Love is Empowering Your Partner

Today is my two-year wedding anniversary with Cindy, and wanted to reflect on love. What is love? Why is love important? How is love manifested in a relationship?


Randomness

The funny thing about my relationship with Cindy: we met totally by chance/randomly.

We both met at UCLA as undergraduate university students, and came from two totally different worlds. We both met at UCLA Kyrie, a Catholic fellowship, and I knew Cindy since my freshman year, but didn’t actually start really interacting/engaging her until my third Junior year.

Why did we start talking? Well, it was my dream/ambition to travel the world, and to backpack through Europe. I knew Cindy traveled abroad in Paris, and I went to her for advice.
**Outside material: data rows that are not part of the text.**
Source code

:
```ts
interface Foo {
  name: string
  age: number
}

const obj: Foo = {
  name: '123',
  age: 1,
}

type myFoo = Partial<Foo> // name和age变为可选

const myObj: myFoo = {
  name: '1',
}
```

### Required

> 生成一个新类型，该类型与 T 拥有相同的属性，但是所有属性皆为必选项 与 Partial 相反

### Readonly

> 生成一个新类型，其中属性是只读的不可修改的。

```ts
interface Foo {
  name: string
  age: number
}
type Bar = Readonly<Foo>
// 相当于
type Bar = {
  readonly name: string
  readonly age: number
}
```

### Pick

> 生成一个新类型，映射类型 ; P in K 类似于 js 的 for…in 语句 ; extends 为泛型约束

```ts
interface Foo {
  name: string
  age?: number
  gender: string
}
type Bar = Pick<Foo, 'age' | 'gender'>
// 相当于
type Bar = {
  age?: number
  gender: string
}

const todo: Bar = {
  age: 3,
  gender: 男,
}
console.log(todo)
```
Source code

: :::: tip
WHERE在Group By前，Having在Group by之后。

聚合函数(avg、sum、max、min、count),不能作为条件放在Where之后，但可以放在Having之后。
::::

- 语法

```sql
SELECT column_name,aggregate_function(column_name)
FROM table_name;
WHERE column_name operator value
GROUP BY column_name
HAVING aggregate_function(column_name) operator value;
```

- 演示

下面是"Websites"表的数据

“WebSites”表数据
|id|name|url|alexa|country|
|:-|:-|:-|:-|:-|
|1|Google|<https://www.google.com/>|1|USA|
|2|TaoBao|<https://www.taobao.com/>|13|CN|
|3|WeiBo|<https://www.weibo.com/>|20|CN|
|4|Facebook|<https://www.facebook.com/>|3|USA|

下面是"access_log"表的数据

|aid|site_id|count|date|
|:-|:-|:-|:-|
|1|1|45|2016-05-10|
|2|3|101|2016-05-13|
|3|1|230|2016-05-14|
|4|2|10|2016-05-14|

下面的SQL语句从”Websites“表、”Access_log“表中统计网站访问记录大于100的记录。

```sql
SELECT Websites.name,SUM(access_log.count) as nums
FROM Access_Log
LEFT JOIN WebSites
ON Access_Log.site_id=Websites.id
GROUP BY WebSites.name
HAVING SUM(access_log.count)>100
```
Cindy taught me about backpacking, traveling light, hostels, and Ryanair. We started to spend a lot of time together, and realized that we actually had a lot more in common than we thought we did.

Just for your reference, from the outside, we seemed like polar opposites. I was this rude, crude, guy in college who liked to joke, party, and do ridiculous stuff. Cindy was the intellectual poet and scholar.

While Cindy was having wine and cheese parties, I was taking beer bongs and would party in Ktown.

So when people heard that we were first dating, people were just confused.


Find a life partner whose dreams you believe in!

Anyways so the first lesson is this:

You seriously have no way of knowing who you are “compatible” with, or who you will end up thriving together in life with.

I honestly think the best thing about going to UCLA was meeting Cindy. Why? UCLA was a filter: because it’s so hard to get into the school, the students who get accepted are generally hustlers, hard workers, and holistically interesting people. Therefore I don’t think I could have met a Cindy (she’s incredibly smart, talented, intellectual, artistic across many different fields, and hard-working) at a less rigorous to get into school.

I also found that personality isn’t that important for love. More important is sharing the same ethics, the same passions, interests, and a similar life ethic. For example, I’m an “ESFP” while Cindy is an “INTJ”. I’m an extreme extrovert, Cindy is more introverted. Cindy loves structure, I thrive off chaos and randomness and “going with the flow”. However our ethics and life philosophies are on the same page: we both believe in hard work, hustling, making stuff, the value of art, love for family and friends, as well as this spirit of travel, exploration, and innovation.


How does love get manifested in our relationship?

I see love as an action; a series of everyday actions. Not an emotion.

For example, I show my love for Cindy when I get angry at her, and I bite my tongue and don’t say or do anything petty. I show my love for her by being patient.

Cindy shows her love for me by encouraging me, making me yummy morning coffee, and by helping me.

I show my love for Cindy by being a “yes sayer”; encouraging her creative projects, and also assisting her. For example when she makes creative art films (like MISS STEP), I was the cameraman. I show my love by not being a nay-sayer.


Love is action

I also think you can show love to your life partner by small gestures. For example waking up in the middle of the (very cold) night, and getting out of the warm bed to get Cindy a glass of water at midnight. Or by cleaning dishes for her. Or by listening to her, and giving her my 100% attention when I’m talking with her (not looking at a phone, laptop, tablet, or device). Also showing her love by giving her suggestions and ideas on her creative projects, and being a sounding board for her creative ideas.


Define love for yourself

I don’t think there is an ultimate definition of love. I think the great thing about life is this:

We all have the power to define love for ourselves, and we also have the power to show love to our loved ones in a way which we desire to.

In short, I would define love as empowering your partner, believing in their dreams, and working hard to help make their dreams into a reality.

I love you Cindy and will never give up on you, your dreams, and will be the best assistant for your creative projects, pursuits, and moonshots.